EXERCISE: Your reply should be an exact copy of the lines from the one that holds "index tip: (128, 85)" to the end of the data below.

____________

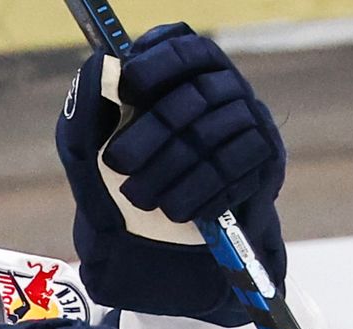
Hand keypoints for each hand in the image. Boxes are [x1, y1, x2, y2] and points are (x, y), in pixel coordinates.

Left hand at [56, 24, 284, 325]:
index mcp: (183, 77)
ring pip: (215, 134)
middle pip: (195, 95)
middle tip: (116, 163)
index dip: (158, 62)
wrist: (165, 258)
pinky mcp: (266, 163)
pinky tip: (179, 211)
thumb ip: (86, 114)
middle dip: (152, 130)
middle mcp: (224, 90)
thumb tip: (96, 65)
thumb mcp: (90, 155)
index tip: (128, 85)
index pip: (184, 46)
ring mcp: (250, 123)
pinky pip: (239, 168)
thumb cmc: (121, 194)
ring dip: (172, 169)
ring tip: (139, 199)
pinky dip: (204, 191)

____________

EXERCISE RESULT:
index tip: (128, 85)
index pip: (184, 46)
ring mcp: (250, 123)
pinky pip: (239, 168)
thumb cmc: (121, 194)
ring dip: (172, 169)
ring tip: (139, 199)
pinky dip: (204, 191)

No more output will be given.